Pierre Pestieau
Qui en Wallonie se souvient encore d’Alfred Sauvy, à part quelques rares démographes ?
Et pourtant il fit en Belgique la une de tous les journaux et son rapport donna
lieu a de nombreux colloques il y a 53 ans. Tout cela date. Il est mort en 1990
à l’âge canonique de 92 ans, âge respectable pour
quelqu’un qui toute sa vie fut obsédé par le phénomène du « vieillissement
démographique », expression dont il serait le créateur.
C’est en effet, en 1962, face au déclin wallon que le
Conseil Economique
Wallon lui a demandé son avis ; il était alors professeur au Collège de
France, directeur de l’Institut National d’Etudes Démographiques, spécialiste
de renommée mondiale.
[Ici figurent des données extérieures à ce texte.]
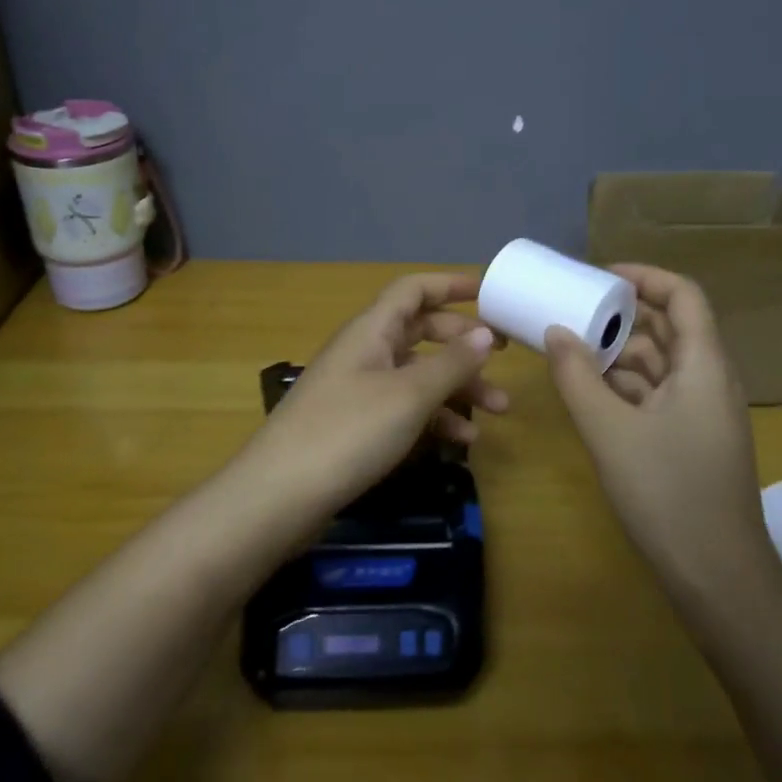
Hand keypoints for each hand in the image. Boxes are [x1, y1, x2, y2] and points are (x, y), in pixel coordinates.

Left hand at [242, 272, 507, 510]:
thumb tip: (484, 333)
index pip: (413, 290)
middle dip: (462, 344)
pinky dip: (434, 417)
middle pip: (420, 331)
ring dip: (457, 387)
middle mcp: (364, 351)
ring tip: (498, 410)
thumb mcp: (409, 395)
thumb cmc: (348, 432)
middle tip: (502, 356)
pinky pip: (404, 408)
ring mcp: (358, 389)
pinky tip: (462, 440)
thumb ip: (451, 363)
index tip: (490, 294)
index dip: (451, 285)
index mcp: (371, 330)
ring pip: (417, 374)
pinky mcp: (356, 425)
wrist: (279, 495)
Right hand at [545, 265, 780, 589]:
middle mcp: (709, 381)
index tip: (599, 277)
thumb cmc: (668, 493)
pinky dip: (624, 388)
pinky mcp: (690, 442)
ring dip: (619, 354)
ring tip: (571, 350)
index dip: (644, 277)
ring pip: (660, 365)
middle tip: (573, 312)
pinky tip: (589, 394)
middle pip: (669, 329)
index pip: (684, 296)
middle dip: (622, 316)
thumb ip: (577, 377)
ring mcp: (701, 414)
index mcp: (704, 366)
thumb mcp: (610, 431)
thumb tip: (554, 332)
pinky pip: (656, 396)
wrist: (718, 577)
Il devait rédiger un rapport d’une cinquantaine de pages,
qu’il conclut par les mots suivants « Un pays où dominent les vieux, un
pays qui ne renouvelle pas ses cellules, ne peut prétendre jouer un rôle
convenable dans une époque où jaillit de toutes parts le progrès et où s'élève
une concurrence plus vive encore et moins limitée que celle, déjà sévère, du
XIXème siècle ». Dans son rapport, Alfred Sauvy va longuement plaider pour
que soit restauré un dynamisme démographique suffisant grâce à une politique de
soutien de la fécondité s’accompagnant d'une immigration de type familial. Il préconise
d’accroître notablement l’aide accordée aux deuxième et troisième enfants en
Wallonie et recommande ainsi une régionalisation des politiques familiales. A l’époque,
les Flamands et les partisans de la Belgique unitaire se sont opposés à cette
différenciation des allocations familiales, au prétexte que tous les Belges
sont égaux.
Que reste-t-il de ce rapport ? Il y a bien sur la régionalisation de
la politique familiale qui est à l’agenda des partis séparatistes. Mais à part
cela, il reste beaucoup d’interrogations et peu de réponses. On ne peut pas
dire que notre politique d’immigration soit une réussite quand on voit le
manque d’intégration de tant de jeunes. Quant au vieillissement proprement dit,
il doit être traité avec prudence. Il peut venir de deux causes distinctes,
aux conséquences différentes, à
savoir une baisse du taux de fécondité et un allongement de la vie. La baisse
de la fécondité est un phénomène passager alors que la baisse de la mortalité
semble s’inscrire dans la durée. La baisse de la fécondité peut avoir un impact
sur l’équilibre des finances publiques avec l’augmentation des dépenses de retraites
et de santé en particulier. L’allongement de la vie, pour autant que la santé
évolue de pair, ne devrait avoir aucun effet si la société acceptait de relever
l’âge du départ à la retraite. Or en
Belgique notre vieillissement est pour l’essentiel dû à l’allongement de la
vie.
Quant à l’impact économique direct, il semblerait que le vieillissement
soit plutôt favorable à la croissance dans la mesure où il appelle à une
augmentation de l’investissement. Sur le plan concret, il existe deux économies
qui plus que les autres souffrent du vieillissement au point de voir leur
population décroître. Ce sont l’Allemagne et le Japon. L’Allemagne réussit
plutôt bien et le Japon connaît aujourd’hui une certaine reprise. Quant à la
Wallonie, elle n’a suivi le conseil de Sauvy qu’à moitié.
Certes le taux de vieillissement y est plus bas qu’en Flandre, pas tellement
parce que l’on y fait plus d’enfants mais parce que l’on y meurt plus tôt.